When the call came, Watts and his wife were grilling ribs on the back porch of their Houston home. He remembers Townes telling him, ”’I got a deal. Are you ready?’ And I said, ‘Yeah, let’s do it, buddy. Let’s go.’

”I knew this was what I wanted to do,” Watts said. ”Sometimes you just have to take a leap of faith.”

They put Ranger Aerospace in Greenville because that’s where Townes’ wife and children lived.

”When he said Greenville, South Carolina, I had to look on a map,” Watts said. ”It turns out it’s a nice place to live.”

They spent 13 months putting the financing together and closing the deal.

”We didn’t have staff,” Townes recalled. ”Legal expenses we had to cough up on our own. Accounting expenses we coughed up on our own. All the travel.”

”The only reason we did it is because we didn’t know any better,” Townes said. ”I almost went broke.”

The two pitched the deal to 54 financial institutions before securing a $13 million equity investment from John Hancock Corp., a Boston life insurer that invests in aviation companies, and a $70 million bridge loan from Canadian Imperial Bank of Commerce. Other investors supplied the rest needed to cover the purchase price plus transaction costs.

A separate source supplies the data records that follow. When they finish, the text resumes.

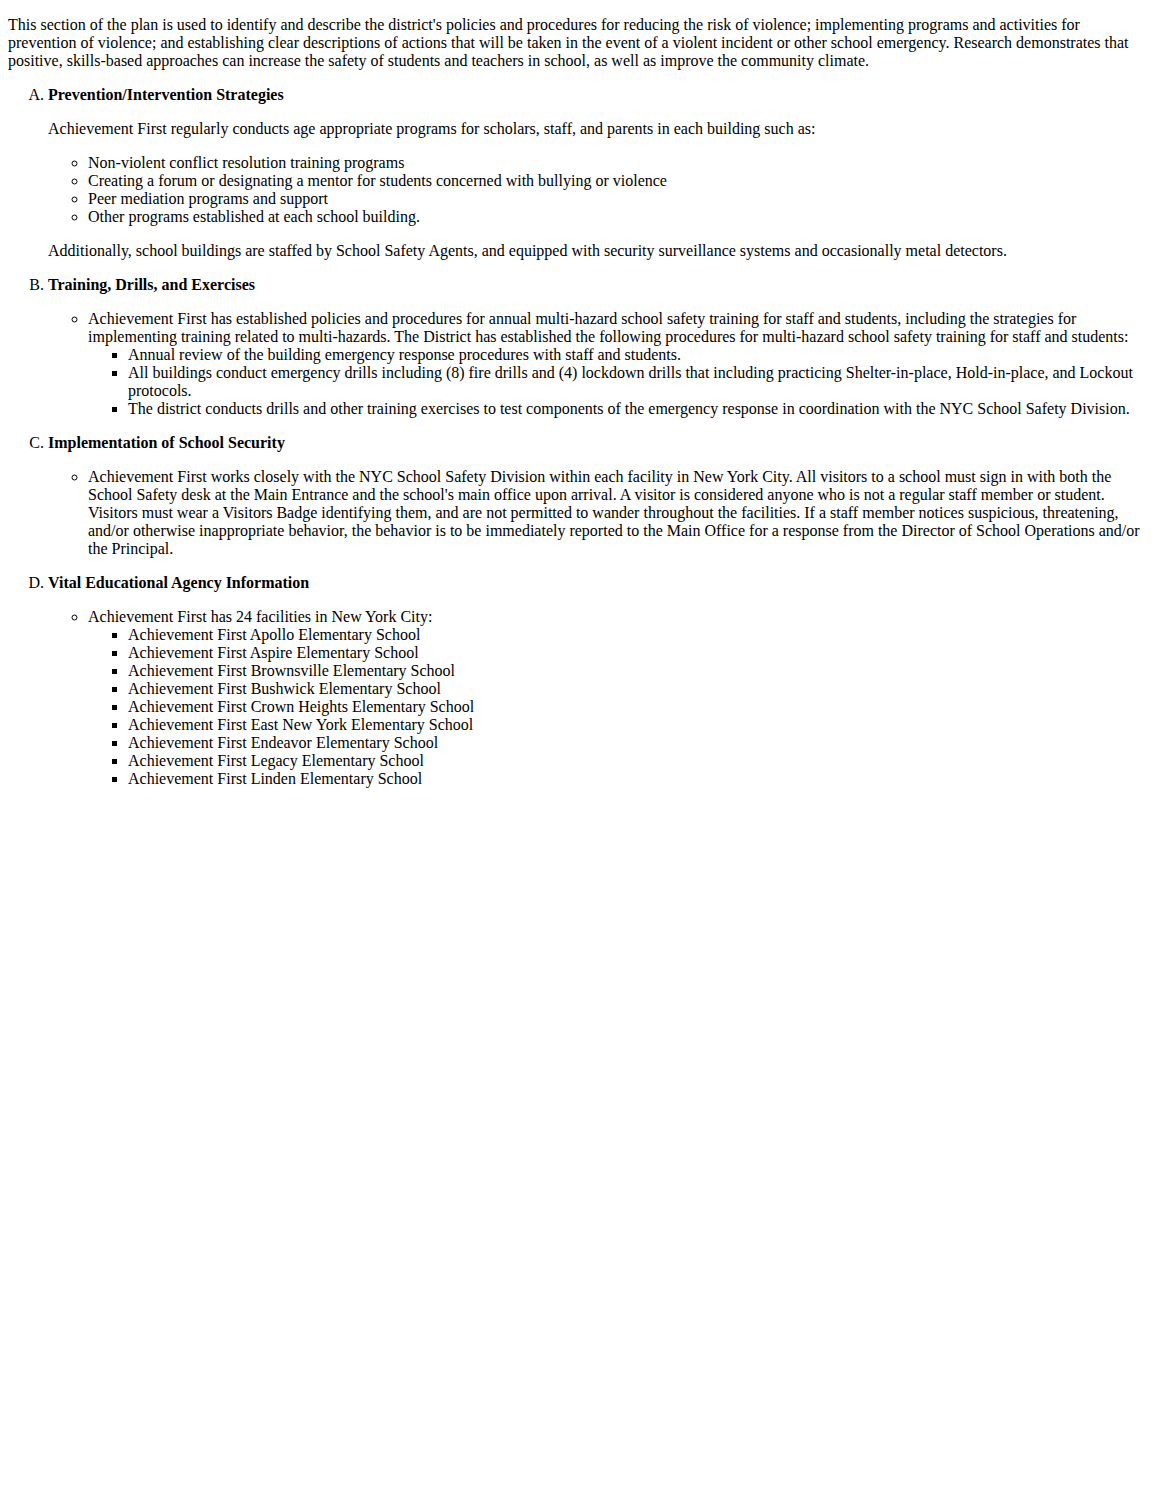This section of the plan is used to identify and describe the district's policies and procedures for reducing the risk of violence; implementing programs and activities for prevention of violence; and establishing clear descriptions of actions that will be taken in the event of a violent incident or other school emergency. Research demonstrates that positive, skills-based approaches can increase the safety of students and teachers in school, as well as improve the community climate.
Prevention/Intervention Strategies
Achievement First regularly conducts age appropriate programs for scholars, staff, and parents in each building such as:
Non-violent conflict resolution training programs
Creating a forum or designating a mentor for students concerned with bullying or violence
Peer mediation programs and support
Other programs established at each school building.
Additionally, school buildings are staffed by School Safety Agents, and equipped with security surveillance systems and occasionally metal detectors.
Training, Drills, and Exercises
Achievement First has established policies and procedures for annual multi-hazard school safety training for staff and students, including the strategies for implementing training related to multi-hazards. The District has established the following procedures for multi-hazard school safety training for staff and students:
Annual review of the building emergency response procedures with staff and students.
All buildings conduct emergency drills including (8) fire drills and (4) lockdown drills that including practicing Shelter-in-place, Hold-in-place, and Lockout protocols.
The district conducts drills and other training exercises to test components of the emergency response in coordination with the NYC School Safety Division.
Implementation of School Security
Achievement First works closely with the NYC School Safety Division within each facility in New York City. All visitors to a school must sign in with both the School Safety desk at the Main Entrance and the school's main office upon arrival. A visitor is considered anyone who is not a regular staff member or student. Visitors must wear a Visitors Badge identifying them, and are not permitted to wander throughout the facilities. If a staff member notices suspicious, threatening, and/or otherwise inappropriate behavior, the behavior is to be immediately reported to the Main Office for a response from the Director of School Operations and/or the Principal.
Vital Educational Agency Information
Achievement First has 24 facilities in New York City:
Achievement First Apollo Elementary School
Achievement First Aspire Elementary School
Achievement First Brownsville Elementary School
Achievement First Bushwick Elementary School
Achievement First Crown Heights Elementary School
Achievement First East New York Elementary School
Achievement First Endeavor Elementary School
Achievement First Legacy Elementary School
Achievement First Linden Elementary School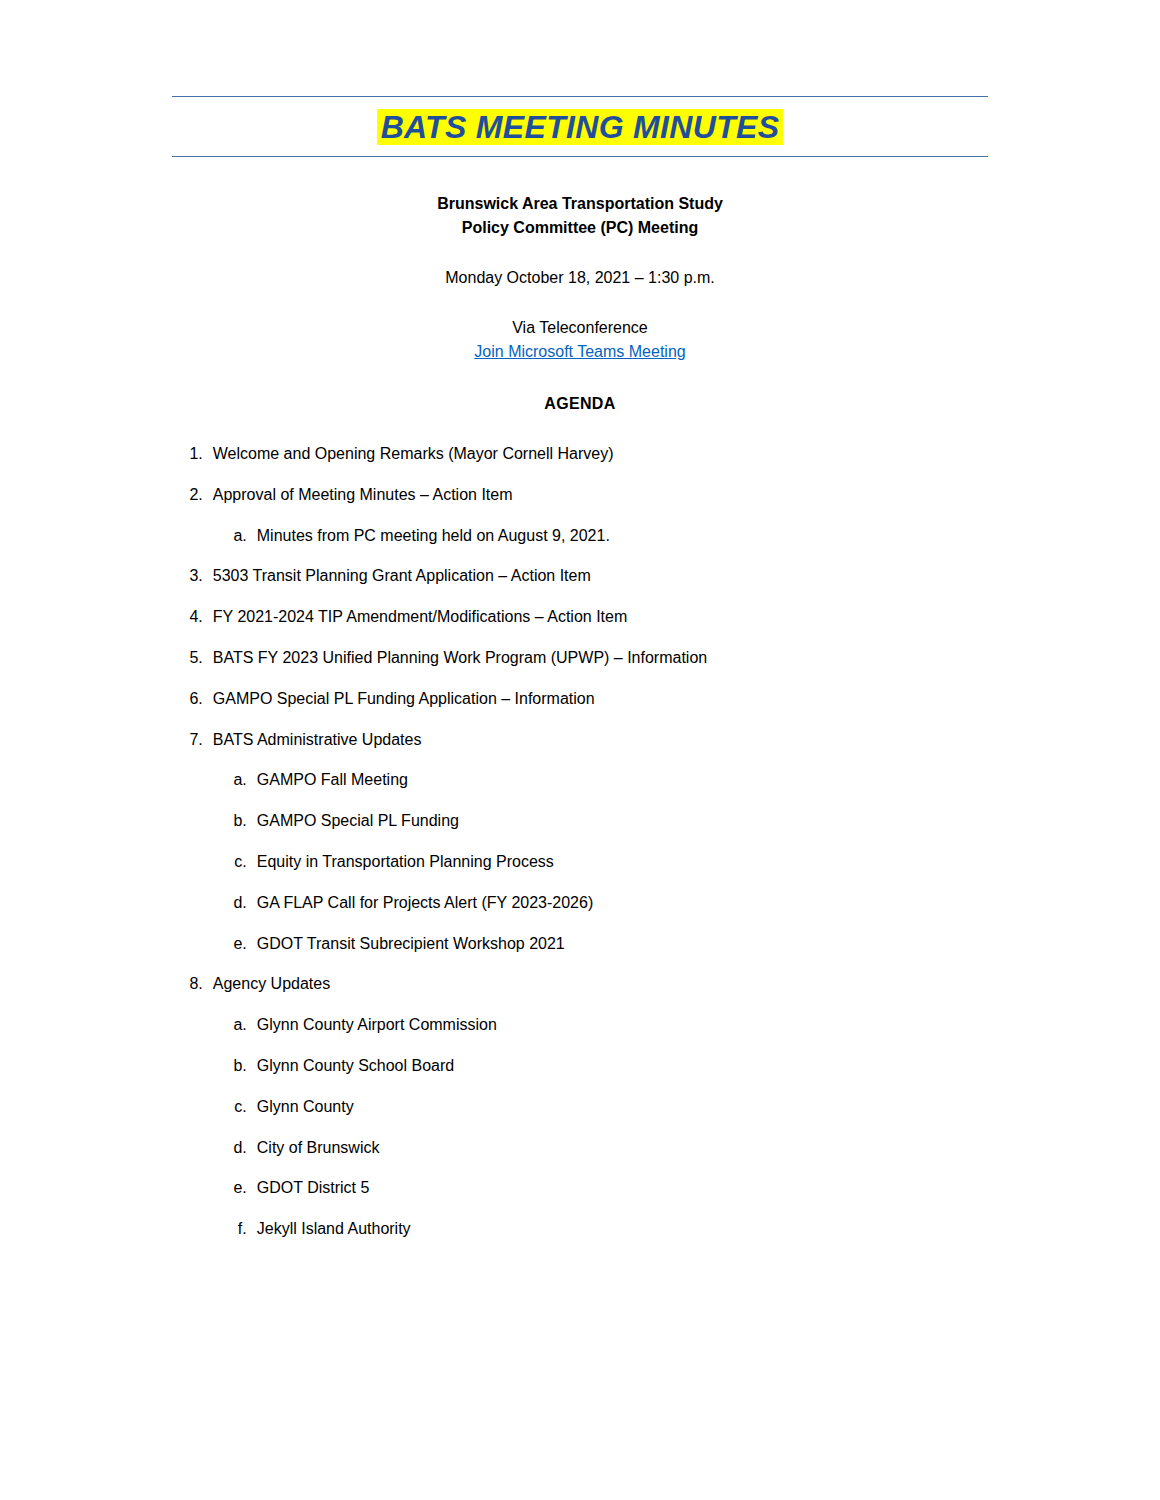BATS MEETING MINUTES
Brunswick Area Transportation Study
Policy Committee (PC) Meeting
Monday October 18, 2021 – 1:30 p.m.
Via Teleconference
Join Microsoft Teams Meeting
AGENDA
Welcome and Opening Remarks (Mayor Cornell Harvey)
Approval of Meeting Minutes – Action Item
Minutes from PC meeting held on August 9, 2021.
5303 Transit Planning Grant Application – Action Item
FY 2021-2024 TIP Amendment/Modifications – Action Item
BATS FY 2023 Unified Planning Work Program (UPWP) – Information
GAMPO Special PL Funding Application – Information
BATS Administrative Updates
GAMPO Fall Meeting
GAMPO Special PL Funding
Equity in Transportation Planning Process
GA FLAP Call for Projects Alert (FY 2023-2026)
GDOT Transit Subrecipient Workshop 2021
Agency Updates
Glynn County Airport Commission
Glynn County School Board
Glynn County
City of Brunswick
GDOT District 5
Jekyll Island Authority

Ranger bought ASIG from Viad Corp., a Dial Corp. spinoff, for $95 million, a price Townes said was reduced to $86 million with tax maneuvers. In buying it, Ranger beat out several better-heeled suitors, including Lufthansa, the German airline. Ranger won the deal as the lowest bidder, but well favored by ViadAt the time, Ranger consisted of Townes, Watts and a part-time secretary. Today, it and its sister company, Ranger Partners, have seven full-time employees.

 

The future

While Townes and Watts are still partners, each is now responsible for operation of one of the sibling companies. 

Townes said he can’t reveal details of Ranger Aerospace’s next deal until Nov. 1, when he plans to announce the acquisition of two aviation service companies with combined revenues of $145 million. He said he’s already secured financing from a bank and private equity groups, but ”I’m just not ready to go out with a big announcement.” 

Townes said he moved Ranger Aerospace to Philadelphia for various reasons, including because that city is a bigger aviation hub than Greenville and a ”hotbed of venture capital.”

Watts said Ranger Partners is negotiating to provide advice on two merger deals.

”We also have several large, strategic-consulting deals lined up. We’re off to a roaring start,” Watts said. ”To be honest with you, we’re well known in the industry now.”